What skills have you learned at Latin that you use in your career today?
The love of reading and the analysis of great literature and films has served me well. More than half of my films have been movies that were adapted from books. I was blessed with great teachers that Latin, like Greg Baker and Mitch Siskin and Steve Schwartz, that really pushed us to think outside the box. Greg even used to run 16-millimeter prints of classic films at his house on the weekends. It was a truly exciting environment for learning.
What advice would you give your high school self?

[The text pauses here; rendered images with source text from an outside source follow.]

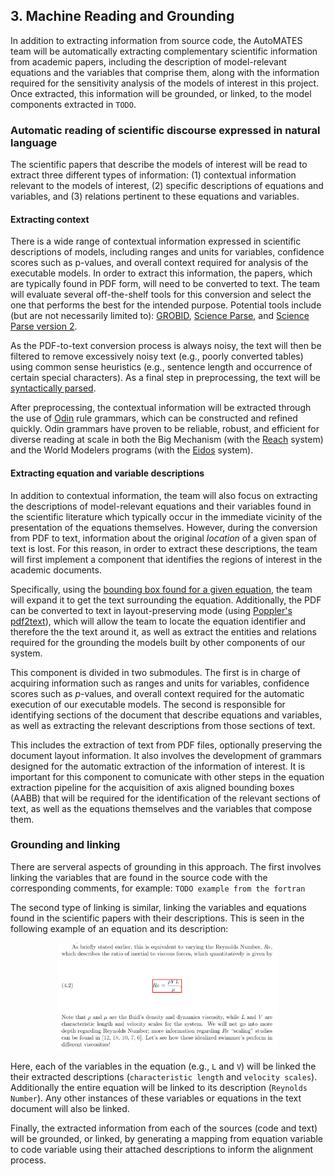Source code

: ## 3. Machine Reading and Grounding

In addition to extracting information from source code, the AutoMATES
team will be automatically extracting complementary scientific
information from academic papers, including the description of
model-relevant equations and the variables that comprise them, along with
the information required for the sensitivity analysis of the models of
interest in this project.  Once extracted, this information will be
grounded, or linked, to the model components extracted in `TODO`.

### Automatic reading of scientific discourse expressed in natural language

The scientific papers that describe the models of interest will be read
to extract three different types of information: (1) contextual
information relevant to the models of interest, (2) specific
descriptions of equations and variables, and (3) relations pertinent to
these equations and variables.

#### Extracting context

There is a wide range of contextual information expressed in scientific
descriptions of models, including ranges and units for variables,
confidence scores such as p-values, and overall context required for
analysis of the executable models. In order to extract this
information, the papers, which are typically found in PDF form, will
need to be converted to text. The team will evaluate several
off-the-shelf tools for this conversion and select the one that performs
the best for the intended purpose. Potential tools include (but are not
necessarily limited to): [GROBID](https://github.com/kermitt2/grobid),
[Science Parse](https://github.com/allenai/science-parse), and [Science
Parse version 2](https://github.com/allenai/spv2).

As the PDF-to-text conversion process is always noisy, the text will
then be filtered to remove excessively noisy text (e.g., poorly
converted tables) using common sense heuristics (e.g., sentence length
and occurrence of certain special characters). As a final step in
preprocessing, the text will be [syntactically parsed](https://github.com/clulab/processors). 

After preprocessing, the contextual information will be extracted
through the use of
[Odin](http://www.lrec-conf.org/proceedings/lrec2016/pdf/32_Paper.pdf)
rule grammars, which can be constructed and refined quickly.  Odin
grammars have proven to be reliable, robust, and efficient for diverse
reading at scale in both the Big Mechanism (with the
[Reach](https://academic.oup.com/database/article/2018/1/bay098/5107029)
system) and the World Modelers programs (with the
[Eidos](https://github.com/clulab/eidos/) system).

#### Extracting equation and variable descriptions

In addition to contextual information, the team will also focus on
extracting the descriptions of model-relevant equations and their
variables found in the scientific literature which typically occur in
the immediate vicinity of the presentation of the equations themselves.
However, during the conversion from PDF to text, information about the
original _location_ of a given span of text is lost. For this reason, in
order to extract these descriptions, the team will first implement a
component that identifies the regions of interest in the academic
documents.

Specifically, using the [bounding box found for a given
equation](#equation-detection), the team will expand it to get the text
surrounding the equation.  Additionally, the PDF can be converted to
text in layout-preserving mode (using [Poppler's
pdf2text](https://poppler.freedesktop.org/)), which will allow the team
to locate the equation identifier and therefore the the text around it,
as well as extract the entities and relations required for the grounding
the models built by other components of our system.

This component is divided in two submodules. The first is in charge of
acquiring information such as ranges and units for variables, confidence
scores such as *p*-values, and overall context required for the
automatic execution of our executable models. The second is responsible
for identifying sections of the document that describe equations and
variables, as well as extracting the relevant descriptions from those
sections of text.

This includes the extraction of text from PDF files, optionally
preserving the document layout information. It also involves the
development of grammars designed for the automatic extraction of the
information of interest. It is important for this component to
comunicate with other steps in the equation extraction pipeline for the
acquisition of axis aligned bounding boxes (AABB) that will be required
for the identification of the relevant sections of text, as well as the
equations themselves and the variables that compose them.

### Grounding and linking

There are serveral aspects of grounding in this approach.  The first involves
linking the variables that are found in the source code with the corresponding
comments, for example: `TODO example from the fortran`

The second type of linking is similar, linking the variables and equations found
in the scientific papers with their descriptions.  This is seen in the following
example of an equation and its description: 

<p align="center">
<img src="figs/reynolds_number_equation_screenshot.png" width="70%">
</p>

Here, each of the variables in the equation (e.g., `L` and `V`) will be linked
the their extracted descriptions (`characteristic length` and `velocity
scales`).  Additionally the entire equation will be linked to its description
(`Reynolds Number`).  Any other instances of these variables or equations in the
text document will also be linked.

Finally, the extracted information from each of the sources (code and text) will
be grounded, or linked, by generating a mapping from equation variable to code
variable using their attached descriptions to inform the alignment process.

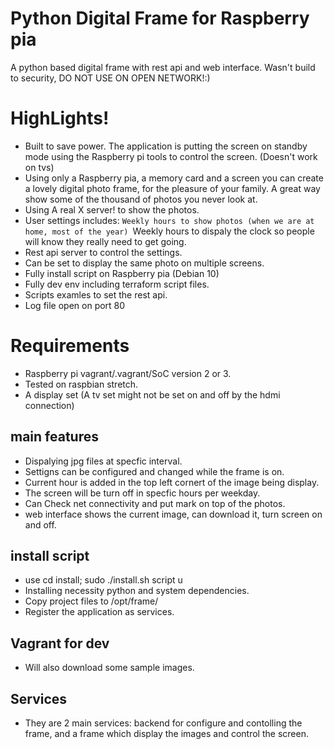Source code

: # Python Digital Frame for Raspberry pia

A python based digital frame with rest api and web interface. Wasn't build to security, DO NOT USE ON OPEN NETWORK!:)


# HighLights!
* Built to save power. The application is putting the screen on standby mode using the Raspberry pi tools to control the screen. (Doesn't work on tvs)
* Using only a Raspberry pia, a memory card and a screen you can create a lovely digital photo frame, for the pleasure of your family. A great way show some of the thousand of photos you never look at. 
* Using A real X server! to show the photos.
* User settings includes: 
``Weekly hours to show photos (when we are at home, most of the year)
``Weekly hours to dispaly the clock so people will know they really need to get going.
* Rest api server to control the settings.
* Can be set to display the same photo on multiple screens.
* Fully install script on Raspberry pia (Debian 10)
* Fully dev env including terraform script files.
* Scripts examles to set the rest api.
* Log file open on port 80


# Requirements
* Raspberry pi vagrant/.vagrant/SoC version 2 or 3.
* Tested on raspbian stretch.
* A display set (A tv set might not be set on and off by the hdmi connection)

## main features
* Dispalying jpg files at specfic interval.
* Settigns can be configured and changed while the frame is on.
* Current hour is added in the top left cornert of the image being display.
* The screen will be turn off in specfic hours per weekday.
* Can Check net connectivity and put mark on top of the photos.
* web interface shows the current image, can download it, turn screen on and off.

## install script
* use cd install; sudo ./install.sh script u
* Installing necessity python and system dependencies.
* Copy project files to /opt/frame/
* Register the application as services.

## Vagrant for dev
* Will also download some sample images.

## Services
* They are 2 main services: backend for configure and contolling the frame, and a frame which display the images and control the screen.




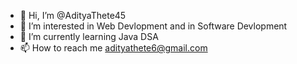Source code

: - 👋 Hi, I’m @AdityaThete45
- 👀 I’m interested in Web Devlopment and in Software Devlopment
- 🌱 I’m currently learning Java DSA
- 📫 How to reach me adityathete6@gmail.com


<!---
AdityaThete45/AdityaThete45 is a ✨ special ✨ repository because its `README.md` (this file) appears on your GitHub profile.
You can click the Preview link to take a look at your changes.
--->
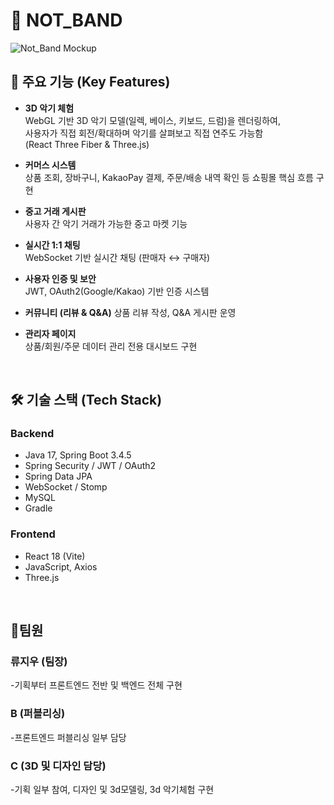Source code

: # 🎵 NOT_BAND 
![Not_Band Mockup](https://github.com/user-attachments/assets/983e9acb-d67b-47d6-a954-e7b894ea24b0)



## 📍 주요 기능 (Key Features)

- **3D 악기 체험**  
  WebGL 기반 3D 악기 모델(일렉, 베이스, 키보드, 드럼)을 렌더링하여,  
  사용자가 직접 회전/확대하며 악기를 살펴보고 직접 연주도 가능함  
  (React Three Fiber & Three.js)

- **커머스 시스템**  
  상품 조회, 장바구니, KakaoPay 결제, 주문/배송 내역 확인 등 쇼핑몰 핵심 흐름 구현

- **중고 거래 게시판**  
  사용자 간 악기 거래가 가능한 중고 마켓 기능

- **실시간 1:1 채팅**  
  WebSocket 기반 실시간 채팅 (판매자 ↔ 구매자)

- **사용자 인증 및 보안**  
  JWT, OAuth2(Google/Kakao) 기반 인증 시스템

- **커뮤니티 (리뷰 & Q&A)** 
  상품 리뷰 작성, Q&A 게시판 운영

- **관리자 페이지**  
  상품/회원/주문 데이터 관리 전용 대시보드 구현



<br/>

## 🛠️ 기술 스택 (Tech Stack)

### Backend
- Java 17, Spring Boot 3.4.5
- Spring Security / JWT / OAuth2
- Spring Data JPA
- WebSocket / Stomp
- MySQL
- Gradle

### Frontend
- React 18 (Vite)
- JavaScript, Axios
- Three.js

<br/>

## 👥팀원
### 류지우 (팀장)
-기획부터 프론트엔드 전반 및 백엔드 전체 구현
### B (퍼블리싱)
-프론트엔드 퍼블리싱 일부 담당
### C (3D 및 디자인 담당)
-기획 일부 참여, 디자인 및 3d모델링, 3d 악기체험 구현
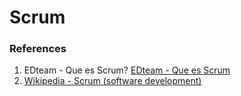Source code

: # Scrum
### References
1. EDteam - Que es Scrum? [EDteam - Que es  Scrum](https://www.youtube.com/watch?v=sLexw-z13Fo)
2. [Wikipedia - Scrum  (software development)](https://en.wikipedia.org/wiki/Scrum_(software_development))
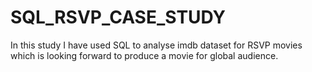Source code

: # SQL_RSVP_CASE_STUDY
In this study I have used SQL to analyse imdb dataset for RSVP movies which is looking forward to produce a movie for global audience.
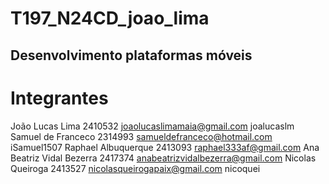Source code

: # T197_N24CD_joao_lima
## Desenvolvimento plataformas móveis

# Integrantes
 João Lucas Lima 2410532 joaolucaslimamaia@gmail.com joalucaslm
 Samuel de Franceco 2314993 samueldefranceco@hotmail.com iSamuel1507
 Raphael Albuquerque 2413093 raphael333af@gmail.com
 Ana Beatriz Vidal Bezerra 2417374 anabeatrizvidalbezerra@gmail.com
 Nicolas Queiroga 2413527 nicolasqueirogapaix@gmail.com nicoquei
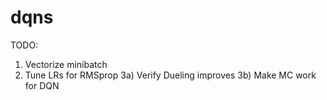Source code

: # dqns

TODO:
1) Vectorize minibatch
2) Tune LRs for RMSprop
3a) Verify Dueling improves
3b) Make MC work for DQN
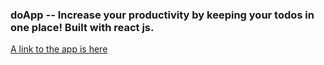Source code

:  ### doApp --  Increase your productivity by keeping your todos in one place! Built with react js.
 [A link to the app is here](https://doappp.netlify.app/)
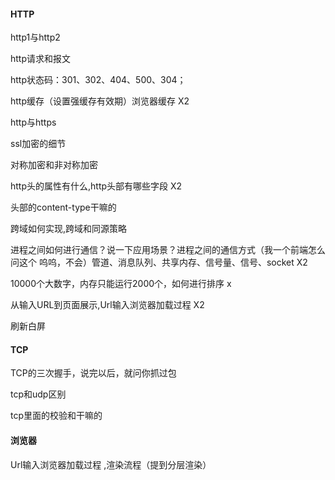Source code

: #### HTTP

http1与http2

http请求和报文

http状态码：301、302、404、500、304；

http缓存（设置强缓存有效期）浏览器缓存 X2

http与https

ssl加密的细节

对称加密和非对称加密

http头的属性有什么,http头部有哪些字段 X2

头部的content-type干嘛的

跨域如何实现,跨域和同源策略

进程之间如何进行通信？说一下应用场景？进程之间的通信方式（我一个前端怎么问这个 呜呜，不会）管道、消息队列、共享内存、信号量、信号、socket X2

10000个大数字，内存只能运行2000个，如何进行排序 x

从输入URL到页面展示,Url输入浏览器加载过程  X2

刷新白屏

#### TCP

TCP的三次握手，说完以后，就问你抓过包

tcp和udp区别

tcp里面的校验和干嘛的



#### 浏览器

Url输入浏览器加载过程 ,渲染流程（提到分层渲染）
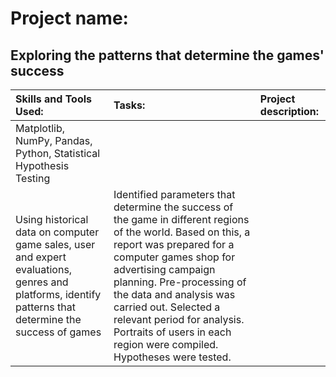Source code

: # Project name:

## Exploring the patterns that determine the games' success


| Skills and Tools Used: | Tasks: | Project description: |
| :-------------------- | :--------------------- |:---------------------------|
| Matplotlib, NumPy, Pandas, Python, Statistical Hypothesis Testing | 
Using historical data on computer game sales, user and expert evaluations, genres and platforms, identify patterns that determine the success of games  | Identified parameters that determine the success of the game in different regions of the world. Based on this, a report was prepared for a computer games shop for advertising campaign planning. Pre-processing of the data and analysis was carried out. Selected a relevant period for analysis. Portraits of users in each region were compiled. Hypotheses were tested.|
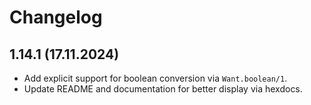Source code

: # Changelog

## 1.14.1 (17.11.2024)

* Add explicit support for boolean conversion via `Want.boolean/1`.
* Update README and documentation for better display via hexdocs.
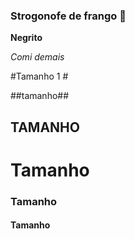 ### Strogonofe de frango :chicken:



**Negrito**

 _Comi demais_

#Tamanho 1 #

##tamanho##

## TAMANHO ##

# Tamanho

### Tamanho ###

#### Tamanho 





















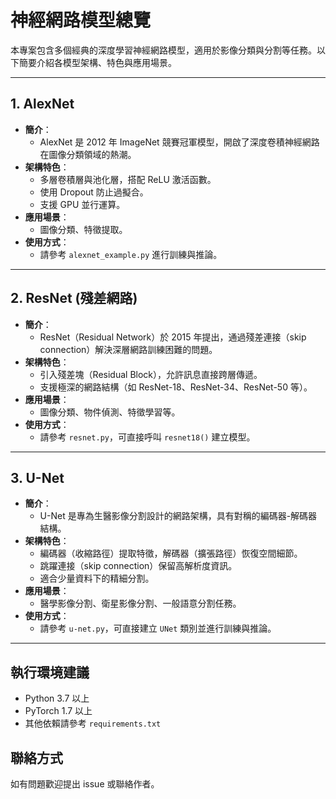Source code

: # 神經網路模型總覽

本專案包含多個經典的深度學習神經網路模型，適用於影像分類與分割等任務。以下簡要介紹各模型架構、特色與應用場景。

---

## 1. AlexNet

- **簡介**：
  - AlexNet 是 2012 年 ImageNet 競賽冠軍模型，開啟了深度卷積神經網路在圖像分類領域的熱潮。
- **架構特色**：
  - 多層卷積層與池化層，搭配 ReLU 激活函數。
  - 使用 Dropout 防止過擬合。
  - 支援 GPU 並行運算。
- **應用場景**：
  - 圖像分類、特徵提取。
- **使用方式**：
  - 請參考 `alexnet_example.py` 進行訓練與推論。

---

## 2. ResNet (殘差網路)

- **簡介**：
  - ResNet（Residual Network）於 2015 年提出，通過殘差連接（skip connection）解決深層網路訓練困難的問題。
- **架構特色**：
  - 引入殘差塊（Residual Block），允許訊息直接跨層傳遞。
  - 支援極深的網路結構（如 ResNet-18、ResNet-34、ResNet-50 等）。
- **應用場景**：
  - 圖像分類、物件偵測、特徵學習等。
- **使用方式**：
  - 請參考 `resnet.py`，可直接呼叫 `resnet18()` 建立模型。

---

## 3. U-Net

- **簡介**：
  - U-Net 是專為生醫影像分割設計的網路架構，具有對稱的編碼器-解碼器結構。
- **架構特色**：
  - 編碼器（收縮路徑）提取特徵，解碼器（擴張路徑）恢復空間細節。
  - 跳躍連接（skip connection）保留高解析度資訊。
  - 適合少量資料下的精細分割。
- **應用場景**：
  - 醫學影像分割、衛星影像分割、一般語意分割任務。
- **使用方式**：
  - 請參考 `u-net.py`，可直接建立 `UNet` 類別並進行訓練與推論。

---

## 執行環境建議
- Python 3.7 以上
- PyTorch 1.7 以上
- 其他依賴請參考 `requirements.txt`

## 聯絡方式
如有問題歡迎提出 issue 或聯絡作者。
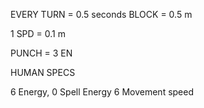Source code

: 
EVERY TURN = 0.5 seconds
BLOCK = 0.5 m

1 SPD = 0.1 m


PUNCH = 3 EN


HUMAN SPECS

6 Energy, 0 Spell Energy
6 Movement speed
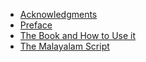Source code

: * [Acknowledgments](acknowledgments.md)
* [Preface](preface.md)
* [The Book and How to Use it](usage.md)
* [The Malayalam Script](script.md)
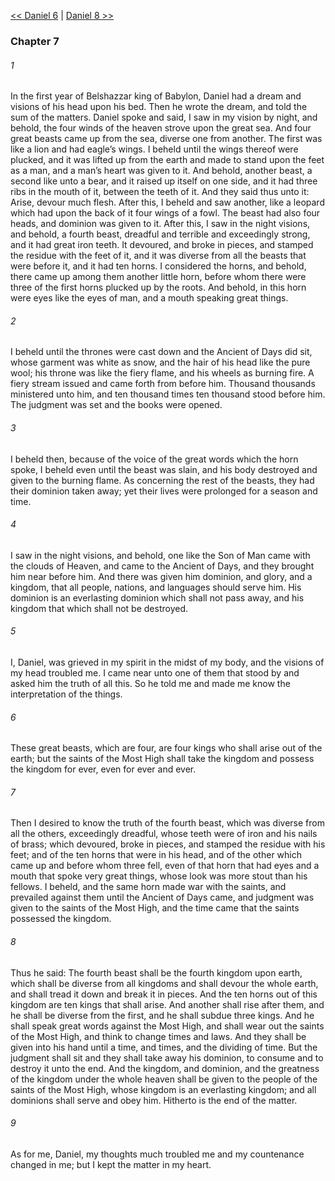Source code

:[<< Daniel 6](Daniel%206)  |  [Daniel 8 >>](Daniel%208)

### Chapter 7
###### 1
In the first year of Belshazzar king of Babylon, Daniel had a dream and visions of his head upon his bed. Then he wrote the dream, and told the sum of the matters. Daniel spoke and said, I saw in my vision by night, and behold, the four winds of the heaven strove upon the great sea. And four great beasts came up from the sea, diverse one from another. The first was like a lion and had eagle’s wings. I beheld until the wings thereof were plucked, and it was lifted up from the earth and made to stand upon the feet as a man, and a man’s heart was given to it. And behold, another beast, a second like unto a bear, and it raised up itself on one side, and it had three ribs in the mouth of it, between the teeth of it. And they said thus unto it: Arise, devour much flesh. After this, I beheld and saw another, like a leopard which had upon the back of it four wings of a fowl. The beast had also four heads, and dominion was given to it. After this, I saw in the night visions, and behold, a fourth beast, dreadful and terrible and exceedingly strong, and it had great iron teeth. It devoured, and broke in pieces, and stamped the residue with the feet of it, and it was diverse from all the beasts that were before it, and it had ten horns. I considered the horns, and behold, there came up among them another little horn, before whom there were three of the first horns plucked up by the roots. And behold, in this horn were eyes like the eyes of man, and a mouth speaking great things.

###### 2
I beheld until the thrones were cast down and the Ancient of Days did sit, whose garment was white as snow, and the hair of his head like the pure wool; his throne was like the fiery flame, and his wheels as burning fire. A fiery stream issued and came forth from before him. Thousand thousands ministered unto him, and ten thousand times ten thousand stood before him. The judgment was set and the books were opened.

###### 3
I beheld then, because of the voice of the great words which the horn spoke, I beheld even until the beast was slain, and his body destroyed and given to the burning flame. As concerning the rest of the beasts, they had their dominion taken away; yet their lives were prolonged for a season and time.

###### 4
I saw in the night visions, and behold, one like the Son of Man came with the clouds of Heaven, and came to the Ancient of Days, and they brought him near before him. And there was given him dominion, and glory, and a kingdom, that all people, nations, and languages should serve him. His dominion is an everlasting dominion which shall not pass away, and his kingdom that which shall not be destroyed.

###### 5
I, Daniel, was grieved in my spirit in the midst of my body, and the visions of my head troubled me. I came near unto one of them that stood by and asked him the truth of all this. So he told me and made me know the interpretation of the things.

###### 6
These great beasts, which are four, are four kings who shall arise out of the earth; but the saints of the Most High shall take the kingdom and possess the kingdom for ever, even for ever and ever.

###### 7
Then I desired to know the truth of the fourth beast, which was diverse from all the others, exceedingly dreadful, whose teeth were of iron and his nails of brass; which devoured, broke in pieces, and stamped the residue with his feet; and of the ten horns that were in his head, and of the other which came up and before whom three fell, even of that horn that had eyes and a mouth that spoke very great things, whose look was more stout than his fellows. I beheld, and the same horn made war with the saints, and prevailed against them until the Ancient of Days came, and judgment was given to the saints of the Most High, and the time came that the saints possessed the kingdom.

###### 8
Thus he said: The fourth beast shall be the fourth kingdom upon earth, which shall be diverse from all kingdoms and shall devour the whole earth, and shall tread it down and break it in pieces. And the ten horns out of this kingdom are ten kings that shall arise. And another shall rise after them, and he shall be diverse from the first, and he shall subdue three kings. And he shall speak great words against the Most High, and shall wear out the saints of the Most High, and think to change times and laws. And they shall be given into his hand until a time, and times, and the dividing of time. But the judgment shall sit and they shall take away his dominion, to consume and to destroy it unto the end. And the kingdom, and dominion, and the greatness of the kingdom under the whole heaven shall be given to the people of the saints of the Most High, whose kingdom is an everlasting kingdom; and all dominions shall serve and obey him. Hitherto is the end of the matter.

###### 9
As for me, Daniel, my thoughts much troubled me and my countenance changed in me; but I kept the matter in my heart.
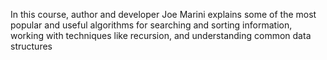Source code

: In this course, author and developer Joe Marini explains some of the most popular and useful algorithms for searching and sorting information, working with techniques like recursion, and understanding common data structures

Try to maintain the attitude of a beginner that's enthusiastic... curious... eager to learn... questioning the certainties around you... willing to try... be unafraid of making mistakes...
William Horberg '76
This was one that I had to really ponder. In fact, it was fun because I reached out to other people to ask that same question too. Here's where I landed. I would say, don't look for advice from your future self. They have already made all the mistakes that you need to make for yourself. You already know everything that you need to know. You just don't know it. The journey is the destination, in my estimation.
What have you learned professionally that is the universal truth to being successful in any field?
For me, I would say, try to maintain the attitude of a beginner that's enthusiastic... curious... eager to learn... questioning the certainties around you... willing to try... be unafraid of making mistakes... for sure, to work hard and to persevere, but don't take it all or yourself too seriously.